No saben bien dónde queda la Argentina (aunque conozcan a Messi), pero sí saben cómo cultivar, cosechar y cuidar la tierra, con el amor y la experiencia de generaciones. Lo que viví allá no se parece a nada. Al principio, todos me miraban y me estudiaban, porque nunca habían visto ojos claros como los míos, ni tampoco alguien con tantos pelos en las piernas.
Me preguntaban tratando de entender quién era y de dónde venía: “¿Por qué tenés pelos en los brazos? ¿Qué significa trabajar en comunicación, vendés celulares? ¿No arás la tierra?”. Después, me abrazaban fuerte, como si ya formara parte de la familia. Me llevaban para todos lados, para que conociera distintas casas en las comunidades.
Allí recibí bendiciones por ser el primer blanco que entraba en su hogar. Recuerdo que me regalaron una gallina viva, como si fuera un asado para compartir entre amigos. Me sorprendió tanto que tuve que explicar que no sabía cómo transportarla. Ellos me explicaron que era para la cena.
Llevan las gallinas en viajes largos como si fueran equipaje, que cacarean buscando liberarse. Distintas tradiciones, distintas formas de vivir, pero el mismo escudo. Me enseñaron a conseguir el agua: a caminar kilómetros cargando bidones pesados para llevarla a sus casas.

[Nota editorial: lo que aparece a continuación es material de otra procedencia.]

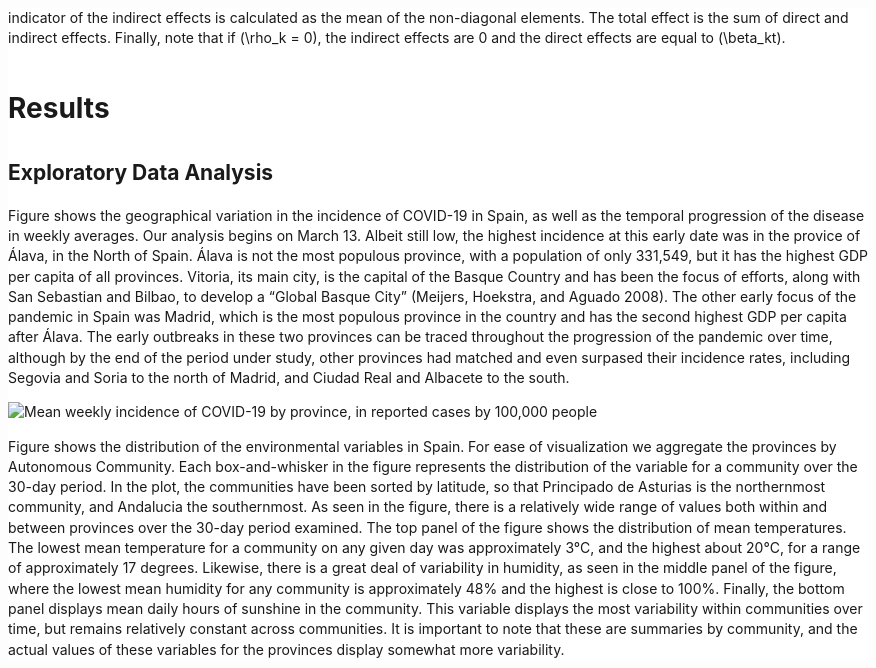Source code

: indicator of the indirect effects is calculated as the mean of the
non-diagonal elements. The total effect is the sum of direct and
indirect effects. Finally, note that if \(\rho_k = 0\), the indirect
effects are 0 and the direct effects are equal to \(\beta_kt\).

# Results

## Exploratory Data Analysis

Figure  shows the geographical variation in the incidence of COVID-19 in
Spain, as well as the temporal progression of the disease in weekly
averages. Our analysis begins on March 13. Albeit still low, the highest
incidence at this early date was in the provice of Álava, in the North
of Spain. Álava is not the most populous province, with a population of
only 331,549, but it has the highest GDP per capita of all provinces.
Vitoria, its main city, is the capital of the Basque Country and has
been the focus of efforts, along with San Sebastian and Bilbao, to
develop a “Global Basque City” (Meijers, Hoekstra, and Aguado 2008). The
other early focus of the pandemic in Spain was Madrid, which is the most
populous province in the country and has the second highest GDP per
capita after Álava. The early outbreaks in these two provinces can be
traced throughout the progression of the pandemic over time, although by
the end of the period under study, other provinces had matched and even
surpased their incidence rates, including Segovia and Soria to the north
of Madrid, and Ciudad Real and Albacete to the south.

![Mean weekly incidence of COVID-19 by province, in reported cases by
100,000
people](README_files/figure-gfm/weekly-average-incidence-map-1.png)

Figure  shows the distribution of the environmental variables in Spain.
For ease of visualization we aggregate the provinces by Autonomous
Community. Each box-and-whisker in the figure represents the
distribution of the variable for a community over the 30-day period. In
the plot, the communities have been sorted by latitude, so that
Principado de Asturias is the northernmost community, and Andalucia the
southernmost. As seen in the figure, there is a relatively wide range of
values both within and between provinces over the 30-day period
examined. The top panel of the figure shows the distribution of mean
temperatures. The lowest mean temperature for a community on any given
day was approximately 3°C, and the highest about 20°C, for a range of
approximately 17 degrees. Likewise, there is a great deal of variability
in humidity, as seen in the middle panel of the figure, where the lowest
mean humidity for any community is approximately 48% and the highest is
close to 100%. Finally, the bottom panel displays mean daily hours of
sunshine in the community. This variable displays the most variability
within communities over time, but remains relatively constant across
communities. It is important to note that these are summaries by
community, and the actual values of these variables for the provinces
display somewhat more variability.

Aprendí también a dormirme apenas se esconde el sol, porque no hay otra luz que la natural. Y cuando se termina la batería del celular, hay que viajar para encontrar electricidad y cargarlo de nuevo.

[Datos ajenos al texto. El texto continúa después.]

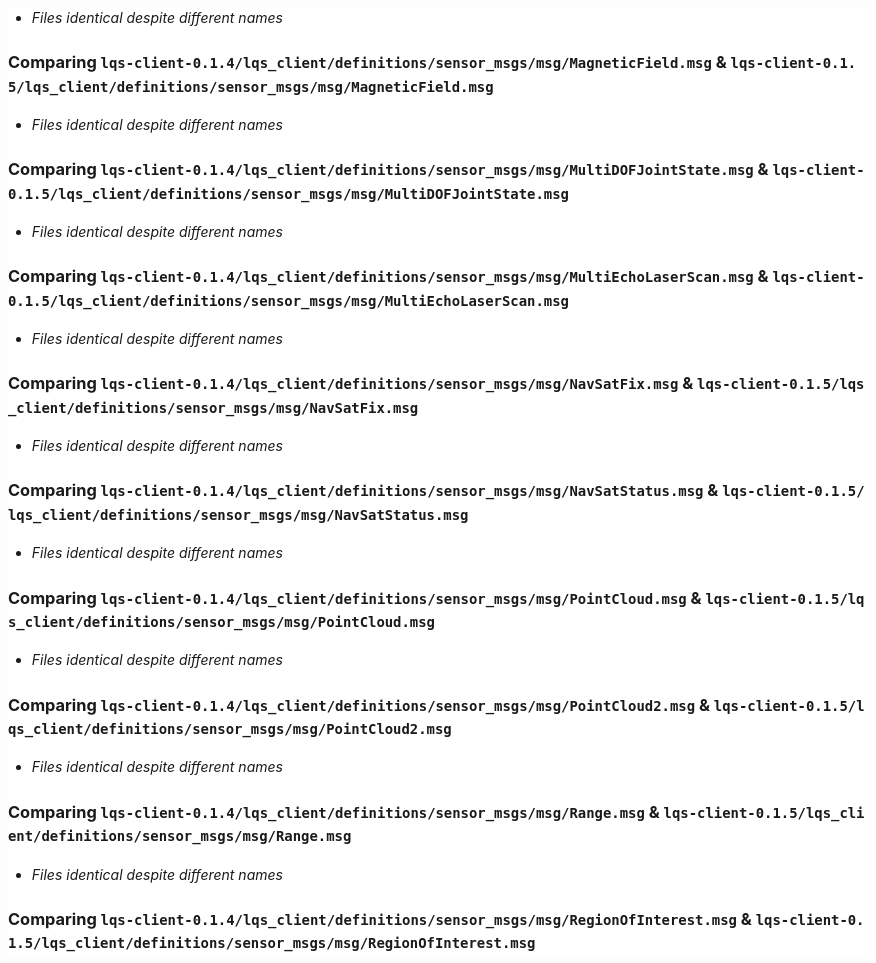  * *Files identical despite different names*

### Comparing `lqs-client-0.1.4/lqs_client/definitions/sensor_msgs/msg/MagneticField.msg` & `lqs-client-0.1.5/lqs_client/definitions/sensor_msgs/msg/MagneticField.msg`

 * *Files identical despite different names*

### Comparing `lqs-client-0.1.4/lqs_client/definitions/sensor_msgs/msg/MultiDOFJointState.msg` & `lqs-client-0.1.5/lqs_client/definitions/sensor_msgs/msg/MultiDOFJointState.msg`

 * *Files identical despite different names*

### Comparing `lqs-client-0.1.4/lqs_client/definitions/sensor_msgs/msg/MultiEchoLaserScan.msg` & `lqs-client-0.1.5/lqs_client/definitions/sensor_msgs/msg/MultiEchoLaserScan.msg`

 * *Files identical despite different names*

### Comparing `lqs-client-0.1.4/lqs_client/definitions/sensor_msgs/msg/NavSatFix.msg` & `lqs-client-0.1.5/lqs_client/definitions/sensor_msgs/msg/NavSatFix.msg`

 * *Files identical despite different names*

### Comparing `lqs-client-0.1.4/lqs_client/definitions/sensor_msgs/msg/NavSatStatus.msg` & `lqs-client-0.1.5/lqs_client/definitions/sensor_msgs/msg/NavSatStatus.msg`

 * *Files identical despite different names*

### Comparing `lqs-client-0.1.4/lqs_client/definitions/sensor_msgs/msg/PointCloud.msg` & `lqs-client-0.1.5/lqs_client/definitions/sensor_msgs/msg/PointCloud.msg`

 * *Files identical despite different names*

### Comparing `lqs-client-0.1.4/lqs_client/definitions/sensor_msgs/msg/PointCloud2.msg` & `lqs-client-0.1.5/lqs_client/definitions/sensor_msgs/msg/PointCloud2.msg`

 * *Files identical despite different names*

### Comparing `lqs-client-0.1.4/lqs_client/definitions/sensor_msgs/msg/Range.msg` & `lqs-client-0.1.5/lqs_client/definitions/sensor_msgs/msg/Range.msg`

 * *Files identical despite different names*

### Comparing `lqs-client-0.1.4/lqs_client/definitions/sensor_msgs/msg/RegionOfInterest.msg` & `lqs-client-0.1.5/lqs_client/definitions/sensor_msgs/msg/RegionOfInterest.msg`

Los líderes de Uganda conocen bien lo que representa Huracán. Estuvieron en el Tomás A. Ducó en 2023, celebrando los diez años de The Huracán Foundation. Ese día, un partido complicado con Barracas Central les transmitió la pasión que ahora llevan al corazón de la Uganda rural.
El Globo sigue su globalización, expandiendo su historia más allá de las canchas y las fronteras. Esta tarde, en Santiago del Estero, Huracán buscará un nuevo título en el fútbol argentino. Y en Uganda, sin flashes ni tribunas, y con pelotas gastadas, se juega por otra clase de gloria. Porque hoy, en dos rincones distintos del mundo, Huracán juega la otra final.